### Activity
Working from the entries that follow, retype each one without any alteration.

### Data provided
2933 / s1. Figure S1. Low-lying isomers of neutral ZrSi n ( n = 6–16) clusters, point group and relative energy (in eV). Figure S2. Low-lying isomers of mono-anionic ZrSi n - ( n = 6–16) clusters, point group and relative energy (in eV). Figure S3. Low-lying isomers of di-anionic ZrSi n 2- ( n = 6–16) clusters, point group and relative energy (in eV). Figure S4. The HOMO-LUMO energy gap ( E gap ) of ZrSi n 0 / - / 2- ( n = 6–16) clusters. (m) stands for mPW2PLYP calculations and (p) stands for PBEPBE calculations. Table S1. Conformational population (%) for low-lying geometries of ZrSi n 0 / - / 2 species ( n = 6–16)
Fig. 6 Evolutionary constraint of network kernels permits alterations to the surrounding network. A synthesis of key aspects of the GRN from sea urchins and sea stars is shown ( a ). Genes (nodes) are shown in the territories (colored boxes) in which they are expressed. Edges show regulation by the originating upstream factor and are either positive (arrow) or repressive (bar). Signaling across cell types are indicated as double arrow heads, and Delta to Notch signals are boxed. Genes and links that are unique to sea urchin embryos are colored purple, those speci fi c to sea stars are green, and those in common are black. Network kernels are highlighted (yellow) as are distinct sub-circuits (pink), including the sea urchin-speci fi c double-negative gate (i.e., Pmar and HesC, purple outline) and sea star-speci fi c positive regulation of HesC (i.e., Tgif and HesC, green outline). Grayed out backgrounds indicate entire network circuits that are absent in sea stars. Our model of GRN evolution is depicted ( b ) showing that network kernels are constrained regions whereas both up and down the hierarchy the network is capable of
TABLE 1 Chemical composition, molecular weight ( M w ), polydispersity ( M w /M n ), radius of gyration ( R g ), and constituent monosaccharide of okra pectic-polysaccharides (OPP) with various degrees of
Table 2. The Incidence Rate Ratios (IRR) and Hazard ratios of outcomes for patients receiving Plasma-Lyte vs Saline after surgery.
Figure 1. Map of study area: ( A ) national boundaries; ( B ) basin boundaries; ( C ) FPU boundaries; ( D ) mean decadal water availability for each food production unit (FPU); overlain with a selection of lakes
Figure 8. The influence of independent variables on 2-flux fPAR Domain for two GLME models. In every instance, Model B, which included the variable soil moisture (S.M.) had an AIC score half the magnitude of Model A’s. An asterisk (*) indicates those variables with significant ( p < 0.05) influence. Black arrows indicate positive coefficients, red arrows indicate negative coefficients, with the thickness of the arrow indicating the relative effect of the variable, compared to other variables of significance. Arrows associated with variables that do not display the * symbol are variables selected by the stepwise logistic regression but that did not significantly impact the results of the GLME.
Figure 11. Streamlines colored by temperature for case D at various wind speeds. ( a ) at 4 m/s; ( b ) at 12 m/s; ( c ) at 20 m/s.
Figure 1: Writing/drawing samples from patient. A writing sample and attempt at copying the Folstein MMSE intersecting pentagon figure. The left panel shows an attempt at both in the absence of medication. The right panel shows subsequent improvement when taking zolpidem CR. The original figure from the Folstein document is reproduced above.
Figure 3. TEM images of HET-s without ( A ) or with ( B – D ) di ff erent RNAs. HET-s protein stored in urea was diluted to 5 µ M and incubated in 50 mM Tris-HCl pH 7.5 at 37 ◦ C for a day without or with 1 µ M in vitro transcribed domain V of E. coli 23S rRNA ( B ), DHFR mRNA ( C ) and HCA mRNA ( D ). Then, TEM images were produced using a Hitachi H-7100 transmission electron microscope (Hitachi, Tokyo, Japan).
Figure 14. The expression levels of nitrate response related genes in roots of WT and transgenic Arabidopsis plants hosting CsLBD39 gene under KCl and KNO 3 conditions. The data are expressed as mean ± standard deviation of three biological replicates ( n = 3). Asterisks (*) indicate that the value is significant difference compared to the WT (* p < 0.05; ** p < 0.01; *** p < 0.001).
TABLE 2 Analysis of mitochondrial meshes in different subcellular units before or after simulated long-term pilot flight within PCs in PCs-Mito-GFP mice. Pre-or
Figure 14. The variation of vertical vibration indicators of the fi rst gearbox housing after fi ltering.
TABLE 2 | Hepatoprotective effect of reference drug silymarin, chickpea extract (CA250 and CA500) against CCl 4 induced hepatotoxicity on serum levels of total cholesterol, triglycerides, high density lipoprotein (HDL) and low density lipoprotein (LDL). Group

### Solution for this exercise
2933 / s1. Figure S1. Low-lying isomers of neutral ZrSi n ( n = 6–16) clusters, point group and relative energy (in eV). Figure S2. Low-lying isomers of mono-anionic ZrSi n - ( n = 6–16) clusters, point group and relative energy (in eV). Figure S3. Low-lying isomers of di-anionic ZrSi n 2- ( n = 6–16) clusters, point group and relative energy (in eV). Figure S4. The HOMO-LUMO energy gap ( E gap ) of ZrSi n 0 / - / 2- ( n = 6–16) clusters. (m) stands for mPW2PLYP calculations and (p) stands for PBEPBE calculations. Table S1. Conformational population (%) for low-lying geometries of ZrSi n 0 / - / 2 species ( n = 6–16)
Fig. 6 Evolutionary constraint of network kernels permits alterations to the surrounding network. A synthesis of key aspects of the GRN from sea urchins and sea stars is shown ( a ). Genes (nodes) are shown in the territories (colored boxes) in which they are expressed. Edges show regulation by the originating upstream factor and are either positive (arrow) or repressive (bar). Signaling across cell types are indicated as double arrow heads, and Delta to Notch signals are boxed. Genes and links that are unique to sea urchin embryos are colored purple, those speci fi c to sea stars are green, and those in common are black. Network kernels are highlighted (yellow) as are distinct sub-circuits (pink), including the sea urchin-speci fi c double-negative gate (i.e., Pmar and HesC, purple outline) and sea star-speci fi c positive regulation of HesC (i.e., Tgif and HesC, green outline). Grayed out backgrounds indicate entire network circuits that are absent in sea stars. Our model of GRN evolution is depicted ( b ) showing that network kernels are constrained regions whereas both up and down the hierarchy the network is capable of
TABLE 1 Chemical composition, molecular weight ( M w ), polydispersity ( M w /M n ), radius of gyration ( R g ), and constituent monosaccharide of okra pectic-polysaccharides (OPP) with various degrees of
Table 2. The Incidence Rate Ratios (IRR) and Hazard ratios of outcomes for patients receiving Plasma-Lyte vs Saline after surgery.
Figure 1. Map of study area: ( A ) national boundaries; ( B ) basin boundaries; ( C ) FPU boundaries; ( D ) mean decadal water availability for each food production unit (FPU); overlain with a selection of lakes
Figure 8. The influence of independent variables on 2-flux fPAR Domain for two GLME models. In every instance, Model B, which included the variable soil moisture (S.M.) had an AIC score half the magnitude of Model A’s. An asterisk (*) indicates those variables with significant ( p < 0.05) influence. Black arrows indicate positive coefficients, red arrows indicate negative coefficients, with the thickness of the arrow indicating the relative effect of the variable, compared to other variables of significance. Arrows associated with variables that do not display the * symbol are variables selected by the stepwise logistic regression but that did not significantly impact the results of the GLME.
Figure 11. Streamlines colored by temperature for case D at various wind speeds. ( a ) at 4 m/s; ( b ) at 12 m/s; ( c ) at 20 m/s.
Figure 1: Writing/drawing samples from patient. A writing sample and attempt at copying the Folstein MMSE intersecting pentagon figure. The left panel shows an attempt at both in the absence of medication. The right panel shows subsequent improvement when taking zolpidem CR. The original figure from the Folstein document is reproduced above.
Figure 3. TEM images of HET-s without ( A ) or with ( B – D ) di ff erent RNAs. HET-s protein stored in urea was diluted to 5 µ M and incubated in 50 mM Tris-HCl pH 7.5 at 37 ◦ C for a day without or with 1 µ M in vitro transcribed domain V of E. coli 23S rRNA ( B ), DHFR mRNA ( C ) and HCA mRNA ( D ). Then, TEM images were produced using a Hitachi H-7100 transmission electron microscope (Hitachi, Tokyo, Japan).
Figure 14. The expression levels of nitrate response related genes in roots of WT and transgenic Arabidopsis plants hosting CsLBD39 gene under KCl and KNO 3 conditions. The data are expressed as mean ± standard deviation of three biological replicates ( n = 3). Asterisks (*) indicate that the value is significant difference compared to the WT (* p < 0.05; ** p < 0.01; *** p < 0.001).
TABLE 2 Analysis of mitochondrial meshes in different subcellular units before or after simulated long-term pilot flight within PCs in PCs-Mito-GFP mice. Pre-or
Figure 14. The variation of vertical vibration indicators of the fi rst gearbox housing after fi ltering.
TABLE 2 | Hepatoprotective effect of reference drug silymarin, chickpea extract (CA250 and CA500) against CCl 4 induced hepatotoxicity on serum levels of total cholesterol, triglycerides, high density lipoprotein (HDL) and low density lipoprotein (LDL). Group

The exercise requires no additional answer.